Monday, March 29, 2010

LA & Long Beach Hurt due to import focus

The white paper that I wrote has been picked up by the LA Times.

Basically, the gist is that imports suffered more than exports, so those ports that were more import focused had a much harder time during the recession than those that were more balanced.

Seems reasonable enough, but I was able to show it with math.

La / Long Beach cannot really be faulted, they have dealt with a rising tide of imports and the market changed and caught everyone with their pants down.
It is really easy to say they put all their eggs in one basket, but it was not really a conscious decision. Imports were what the market was demanding and the competitive advantage of LA & LB was imports.

The info that I have goes back to 1995. At that time 41% of loaded containers were exports, 58% were imports.

At the height (2004), 76% was imports and 24% were exports.

Currently, 66% is imports and 33% is exports.

Do you wait for imports to return or do you focus more on exports, even though imports are your competitive advantage?



2 comments:

Marie said...

Although imports are a competitive advantage, at this point, I don't think they're serving as such.
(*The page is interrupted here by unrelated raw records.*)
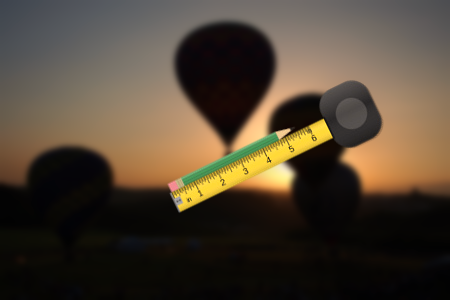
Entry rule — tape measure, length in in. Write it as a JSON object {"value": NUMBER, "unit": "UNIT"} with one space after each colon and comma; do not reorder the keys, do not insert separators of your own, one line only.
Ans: {"value": 5.5, "unit": "in"}
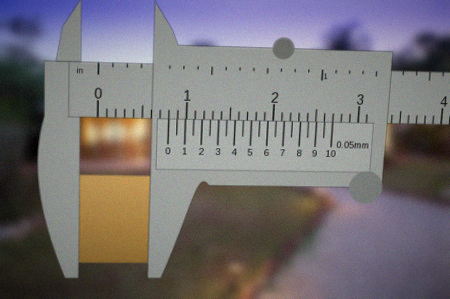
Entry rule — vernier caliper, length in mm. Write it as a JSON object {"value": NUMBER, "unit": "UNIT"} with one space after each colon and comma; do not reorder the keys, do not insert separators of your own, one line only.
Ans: {"value": 8.0, "unit": "mm"}
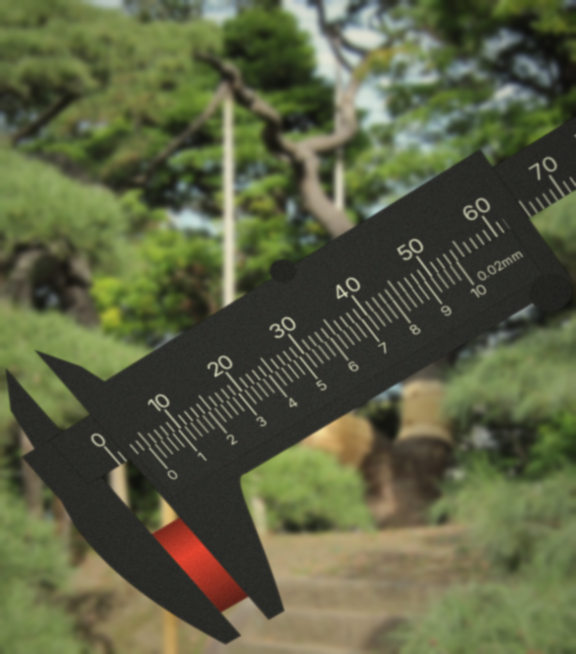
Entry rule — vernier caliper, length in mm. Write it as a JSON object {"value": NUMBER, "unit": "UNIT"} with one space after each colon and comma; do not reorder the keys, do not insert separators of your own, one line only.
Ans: {"value": 4.8, "unit": "mm"}
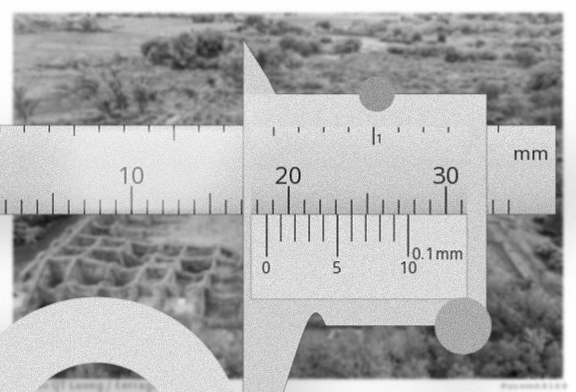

Typically, (kind of what you touched upon) profitability *usually* comes from imports < exports, so when imports are greater, normally profit doesn't follow suit to the same degree had it been the other way around.

I think now that we're not doing as well, maybe we should try going for more exports and turning that into a competitive advantage (obviously, would take some time...) but at least if it works out, we have more control over what's going on, instead of relying on imports proving profitable.

Thomas Galvin said...

Great point. We should not put all of our eggs into the import basket.